Hi Christopher,
I think the root error message here is that the server got a "no such
file or directory" error while it was trying to write data. From there
it cancelled its current I/O operation, which in turn made the client
time out, which probably reset communication and caused the broken pipe
messages.
Do you know what sort of workload was occurring when this happened? Is
it possible that a file was deleted while a process was still writing to it?
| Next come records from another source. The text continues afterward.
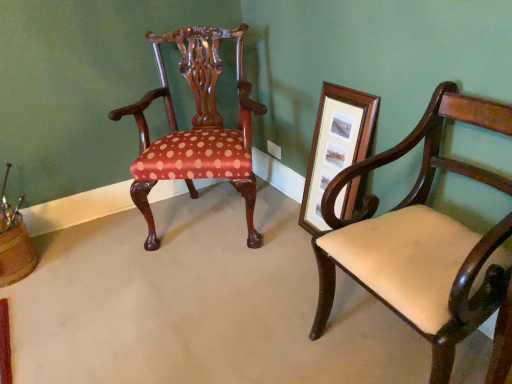
Locate an element on the screen. free space between polished wood chair at center, which is counted as the second chair, starting from the right, and matte cream upholstered chair at right, the first chair in the right-to-left sequence is located at coordinates (254, 278).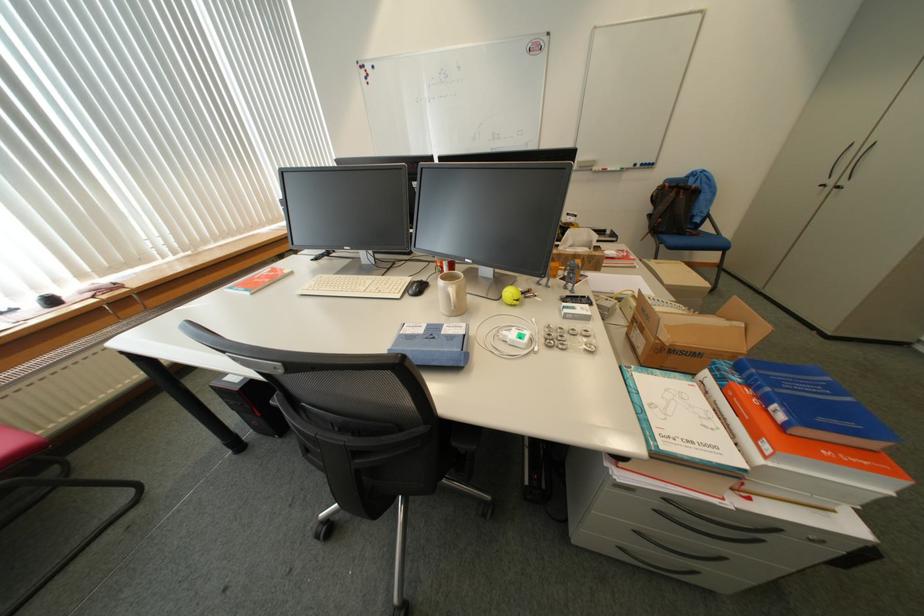
Locate an element on the screen. cabinet handle is located at coordinates (859, 160).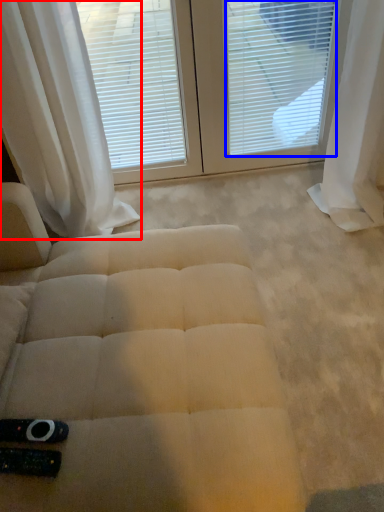
Question: Which object is further to the camera taking this photo, curtain (highlighted by a red box) or blind (highlighted by a blue box)?

Choices:
 (A) curtain
 (B) blind

Answer: (B)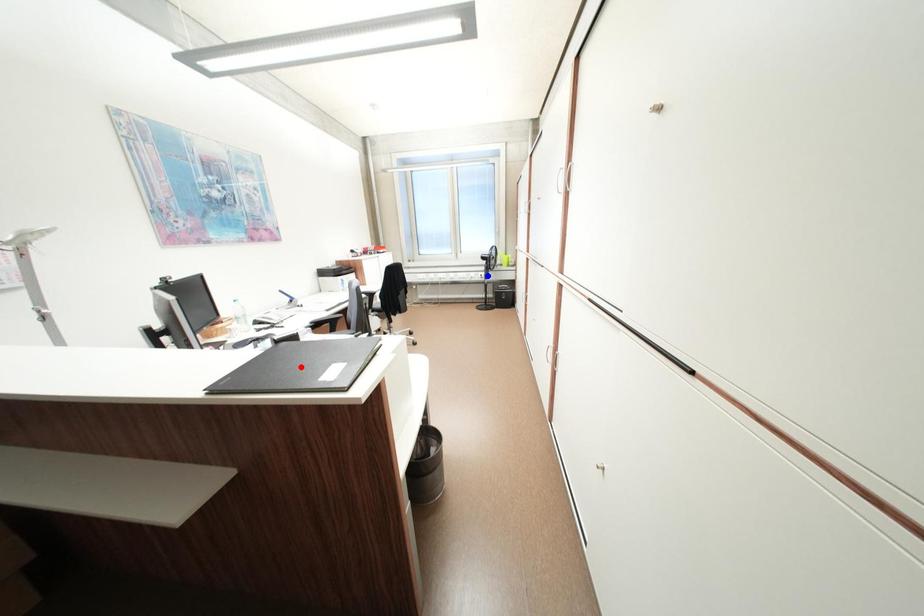
Question: Which of the two points in the image is closer to the camera?

Choices:
 (A) Blue point is closer.
 (B) Red point is closer.

Answer: (B)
The dns round-robin should work just fine for your fstab.
thanks,
-Phil
On 11/03/2010 12:27 PM, Christopher Coffey wrote:
Hello,
I'm concerned with some errors I'm seeing in the logs on one of our
storage nodes and one client node. This is on a freshly built pvfs2 fs.
[D 11/02 11:39] PVFS2 Server version 2.8.2 starting.
[E 11/02 14:53] trove_write_callback_fn: I/O error occurred
[E 11/02 14:53] handle_io_error: flow proto error cleanup started on
0x5535420: No such file or directory
[E 11/02 14:53] handle_io_error: flow proto 0x5535420 canceled 0
operations, will clean up.
[E 11/02 14:53] handle_io_error: flow proto 0x5535420 error cleanup
finished: No such file or directory
[E 11/02 14:58] trove_read_callback_fn: I/O error occurred
[E 11/02 14:58] handle_io_error: flow proto error cleanup started on
0x55b6330: Broken pipe
[E 11/02 14:58] handle_io_error: flow proto 0x55b6330 canceled 0
operations, will clean up.
[E 11/02 14:58] handle_io_error: flow proto 0x55b6330 error cleanup
finished: Broken pipe
[E 11:43:15.488743] PVFS Client Daemon Started. Version 2.8.2
[D 11:43:15.488941] [INFO]: Mapping pointer 0x2abd7a0cc000 for I/O.
[D 11:43:15.495858] [INFO]: Mapping pointer 0x7878000 for I/O.
[E 14:58:10.085848] job_time_mgr_expire: job time out: cancelling bmi
operation, job_id: 59797618.
[E 14:58:10.085938] bmi_to_mem_callback_fn: I/O error occurred
[E 14:58:10.085949] handle_io_error: flow proto error cleanup started
on 0x883d528: Operation cancelled (possibly due to timeout)
[E 14:58:10.085956] handle_io_error: flow proto 0x883d528 canceled 0
operations, will clean up.
[E 14:58:10.085963] handle_io_error: flow proto 0x883d528 error
cleanup finished: Operation cancelled (possibly due to timeout)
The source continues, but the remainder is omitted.